**WHAT IS EXPECTED:**
The reply should hold every entry exactly as written and none of the pictures.

--- PROVIDED MATERIAL Enclosed Below ---

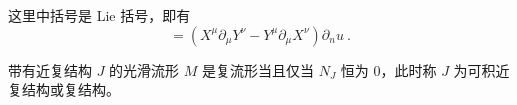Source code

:这里中括号是 Lie 括号，即有 
\begin{equation}
[X, Y] = (X^\mu \partial_\mu Y^\nu - Y^\mu \partial_\mu X^\nu) \partial_nu ~.
\end{equation}


\begin{theorem}{}
带有近复结构 $J$ 的光滑流形 $M$ 是复流形当且仅当 $N_J$ 恒为 $0$，此时称 $J$ 为可积近复结构或复结构。
\end{theorem}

--- End of Enclosed PROVIDED MATERIAL ---

**EXERCISE RESPONSE:**
Source code

:这里中括号是 Lie 括号，即有 
\begin{equation}
[X, Y] = (X^\mu \partial_\mu Y^\nu - Y^\mu \partial_\mu X^\nu) \partial_nu ~.
\end{equation}


\begin{theorem}{}
带有近复结构 $J$ 的光滑流形 $M$ 是复流形当且仅当 $N_J$ 恒为 $0$，此时称 $J$ 为可积近复结构或复结构。
\end{theorem}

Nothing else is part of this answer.